Ser muito legal
Depois de um longo tempo, voltei para um cantinho construído pedacinho a pedacinho, ao longo de muitos anos, no balneário de Iriri, Espírito Santo. Devagar, pequenas plantinhas de verde frescor, árvores frutíferas, grama, foram dando forma a um grande jardim ... e o resultado de tanto trabalho é um recanto maravilhoso, com mangueiras cheias de flores – que logo tornar-se-ão frutos - sombreando o calor do sol daquele lugar. Mas a vida pregou peças e seguiu outro rumo. E o meu cantinho, que me acolhia em momentos especiais e outros nem tanto, ficou lá, abandonado durante dois anos.
Pois é. Conheci o Pinduca, um rapaz pequeno e magro, de lindos olhos brilhantes e a sua morena e linda companheira, Maria. Um problema físico o impede de exercer profissões que exijam maior esforço. Então, Pinduca veio viver lá na Casa do Morro, como eu a chamo. Já que estavam no comecinho da vida de casados e cheios de sonhos, poderiam ficar lá, “tomando conta” do meu pedaço de chão. A vida corria na cidade, eu tenho o meu trabalho e continuei afastada do lugar. Enquanto ela trabalhava na cidadezinha, ele cuida da grama do cantinho. As bananeiras na colina estão cheias de cachos! E assim, o casal foi ficando... feliz e com aquela humildade que só se encontra em pessoas assim, tão especiais, como os dois.
Neste final de semana prolongado, tomei coragem e fui para lá, com minha Nina, companheira de alguns centímetros de tamanho e um latido que nem eu conhecia, até chegar em Iriri! A danadinha jogou até bola na grama do lugar! E eu, nova menina metida a fazer versinhos, arrumei a mesa na varanda com papel à vontade, canetas e lápis e um monte de sonhos para escrever. O som dos sertanejos, que eu adoro, se espalhava baixinho no lugar frio de dar dó. Pinduca só ficava de longe, assistindo à minha doce solidão.
Mas a visão mais linda, mais inusitada, veio na hora de voltar para Vitória. Meus amigos e eu estávamos arrumando as coisas e aquele rostinho humilde aparece na janela, com um disco do Fagner nas mãos.
- Dona Sonia, será que eu podia ouvir este cd enquanto a senhora arruma as coisas?
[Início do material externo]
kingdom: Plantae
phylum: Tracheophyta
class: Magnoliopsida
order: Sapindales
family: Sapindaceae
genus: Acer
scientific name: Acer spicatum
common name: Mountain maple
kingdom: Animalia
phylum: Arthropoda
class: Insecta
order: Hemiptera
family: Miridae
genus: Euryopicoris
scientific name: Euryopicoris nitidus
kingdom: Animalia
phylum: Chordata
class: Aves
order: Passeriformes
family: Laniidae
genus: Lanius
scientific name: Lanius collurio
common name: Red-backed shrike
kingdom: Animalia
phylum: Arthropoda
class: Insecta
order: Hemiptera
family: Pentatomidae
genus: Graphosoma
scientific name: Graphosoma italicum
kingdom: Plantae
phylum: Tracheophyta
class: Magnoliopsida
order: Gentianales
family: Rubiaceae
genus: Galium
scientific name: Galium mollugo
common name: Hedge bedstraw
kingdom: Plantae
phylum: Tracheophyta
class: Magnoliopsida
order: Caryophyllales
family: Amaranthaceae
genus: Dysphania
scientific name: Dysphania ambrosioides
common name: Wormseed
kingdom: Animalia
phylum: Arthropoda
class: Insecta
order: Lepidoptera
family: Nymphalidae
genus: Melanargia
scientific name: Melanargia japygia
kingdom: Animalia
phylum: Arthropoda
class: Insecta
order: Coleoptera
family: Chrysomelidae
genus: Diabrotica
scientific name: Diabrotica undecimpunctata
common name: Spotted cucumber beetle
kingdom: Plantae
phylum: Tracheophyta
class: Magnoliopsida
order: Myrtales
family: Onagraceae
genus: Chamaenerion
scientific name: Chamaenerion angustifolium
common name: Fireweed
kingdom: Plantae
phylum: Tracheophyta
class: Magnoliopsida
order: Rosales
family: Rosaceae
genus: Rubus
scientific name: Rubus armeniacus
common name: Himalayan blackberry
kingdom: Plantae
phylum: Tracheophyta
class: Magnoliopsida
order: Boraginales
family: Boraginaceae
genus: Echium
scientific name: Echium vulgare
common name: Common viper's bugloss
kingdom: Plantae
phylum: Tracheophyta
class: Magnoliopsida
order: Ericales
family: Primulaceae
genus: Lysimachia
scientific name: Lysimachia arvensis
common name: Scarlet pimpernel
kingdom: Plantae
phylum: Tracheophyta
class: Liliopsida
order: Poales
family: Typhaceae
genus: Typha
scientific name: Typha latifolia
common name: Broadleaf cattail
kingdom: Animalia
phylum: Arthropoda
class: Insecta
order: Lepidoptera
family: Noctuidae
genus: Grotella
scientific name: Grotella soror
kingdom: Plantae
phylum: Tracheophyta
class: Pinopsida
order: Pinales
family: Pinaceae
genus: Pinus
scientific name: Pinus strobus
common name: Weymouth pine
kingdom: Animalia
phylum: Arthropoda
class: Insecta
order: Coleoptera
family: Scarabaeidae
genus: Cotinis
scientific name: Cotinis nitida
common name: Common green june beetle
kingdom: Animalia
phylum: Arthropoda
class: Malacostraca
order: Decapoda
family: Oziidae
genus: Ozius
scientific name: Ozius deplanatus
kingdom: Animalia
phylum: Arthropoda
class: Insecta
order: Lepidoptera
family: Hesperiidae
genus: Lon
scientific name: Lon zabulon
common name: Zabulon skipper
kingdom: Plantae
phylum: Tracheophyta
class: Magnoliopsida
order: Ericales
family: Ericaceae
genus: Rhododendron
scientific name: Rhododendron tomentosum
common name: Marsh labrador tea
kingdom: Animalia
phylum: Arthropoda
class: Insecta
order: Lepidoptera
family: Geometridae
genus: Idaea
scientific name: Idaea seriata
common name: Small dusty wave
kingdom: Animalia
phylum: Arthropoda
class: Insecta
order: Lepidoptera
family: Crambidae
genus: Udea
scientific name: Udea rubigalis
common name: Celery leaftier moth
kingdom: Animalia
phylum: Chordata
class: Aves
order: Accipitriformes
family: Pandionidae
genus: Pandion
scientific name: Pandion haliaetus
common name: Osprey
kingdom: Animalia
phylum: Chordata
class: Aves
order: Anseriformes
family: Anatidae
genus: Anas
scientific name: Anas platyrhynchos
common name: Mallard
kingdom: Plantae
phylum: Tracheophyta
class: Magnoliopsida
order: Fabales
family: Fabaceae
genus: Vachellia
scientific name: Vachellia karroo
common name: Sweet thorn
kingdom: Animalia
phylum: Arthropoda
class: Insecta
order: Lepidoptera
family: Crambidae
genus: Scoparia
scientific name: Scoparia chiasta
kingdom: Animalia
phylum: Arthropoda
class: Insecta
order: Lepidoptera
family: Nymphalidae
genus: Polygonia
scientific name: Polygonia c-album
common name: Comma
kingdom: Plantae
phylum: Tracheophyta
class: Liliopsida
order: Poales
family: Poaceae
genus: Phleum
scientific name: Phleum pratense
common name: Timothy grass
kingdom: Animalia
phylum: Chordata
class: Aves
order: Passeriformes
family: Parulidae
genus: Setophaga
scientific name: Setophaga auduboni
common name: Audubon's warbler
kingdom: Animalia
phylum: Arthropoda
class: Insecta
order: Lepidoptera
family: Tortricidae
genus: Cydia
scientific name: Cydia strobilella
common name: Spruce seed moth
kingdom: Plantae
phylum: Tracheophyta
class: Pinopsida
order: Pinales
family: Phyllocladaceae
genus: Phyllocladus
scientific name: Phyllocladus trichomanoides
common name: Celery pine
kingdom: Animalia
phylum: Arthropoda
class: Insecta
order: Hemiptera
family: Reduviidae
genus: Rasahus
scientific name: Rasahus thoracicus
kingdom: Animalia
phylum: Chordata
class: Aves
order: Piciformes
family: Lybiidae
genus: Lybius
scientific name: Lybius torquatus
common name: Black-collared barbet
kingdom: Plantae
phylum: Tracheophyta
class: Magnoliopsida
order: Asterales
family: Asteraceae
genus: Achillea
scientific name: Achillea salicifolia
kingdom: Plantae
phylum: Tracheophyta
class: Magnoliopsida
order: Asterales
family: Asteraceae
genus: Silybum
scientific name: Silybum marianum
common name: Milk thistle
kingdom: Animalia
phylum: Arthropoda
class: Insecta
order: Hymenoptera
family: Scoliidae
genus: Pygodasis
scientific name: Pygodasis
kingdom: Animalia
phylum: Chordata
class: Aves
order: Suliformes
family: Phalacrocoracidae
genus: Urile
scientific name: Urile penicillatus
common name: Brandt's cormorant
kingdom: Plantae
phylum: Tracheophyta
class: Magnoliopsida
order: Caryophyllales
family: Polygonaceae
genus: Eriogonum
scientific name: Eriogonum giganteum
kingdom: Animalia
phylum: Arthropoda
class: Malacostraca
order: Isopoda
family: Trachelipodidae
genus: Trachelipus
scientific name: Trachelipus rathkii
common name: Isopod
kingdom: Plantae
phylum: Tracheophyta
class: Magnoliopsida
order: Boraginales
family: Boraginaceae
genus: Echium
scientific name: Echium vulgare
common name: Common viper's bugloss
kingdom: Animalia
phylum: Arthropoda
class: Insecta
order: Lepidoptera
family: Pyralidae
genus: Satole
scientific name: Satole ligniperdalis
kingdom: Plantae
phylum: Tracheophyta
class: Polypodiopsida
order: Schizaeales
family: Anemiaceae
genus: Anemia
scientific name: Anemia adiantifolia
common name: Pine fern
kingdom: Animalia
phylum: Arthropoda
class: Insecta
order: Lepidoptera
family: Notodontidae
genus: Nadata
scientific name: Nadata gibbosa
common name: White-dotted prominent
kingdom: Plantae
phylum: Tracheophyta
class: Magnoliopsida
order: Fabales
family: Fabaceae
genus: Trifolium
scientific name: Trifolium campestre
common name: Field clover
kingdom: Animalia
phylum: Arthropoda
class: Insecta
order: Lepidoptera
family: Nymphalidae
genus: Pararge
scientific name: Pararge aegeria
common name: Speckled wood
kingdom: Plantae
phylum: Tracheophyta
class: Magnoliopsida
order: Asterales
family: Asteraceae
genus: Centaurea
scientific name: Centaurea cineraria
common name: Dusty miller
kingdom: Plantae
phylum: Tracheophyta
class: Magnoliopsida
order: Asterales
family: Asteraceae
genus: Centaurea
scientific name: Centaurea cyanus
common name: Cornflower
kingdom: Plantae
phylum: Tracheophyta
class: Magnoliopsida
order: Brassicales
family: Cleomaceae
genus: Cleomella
Eu não tenho som e queria demais ouvir umas musicas aqui...
Fomos lá e colocamos o disco para ele.
O que presenciamos a seguir foi simplesmente uma cena de pura emoção, de beleza e humildade, de amor guardado dentro do coração, aquela paixão que fica, que entra dentro da gente...e que não sai... Pinduca, sentado no chão, ouvindo a musica, colocou as mãos e a cabeça sobre os joelhos, em sinal de pura contrição, ao deixar-se enlevar pela musica dentro de si.
E quando levantou os olhos, vimos um menino com lágrimas descendo sobre a face e um sorriso – sabe, aquele... quando a gente chora de emoção...
Vim embora e deixei o som lá, junto com os sonhos de Pinduca.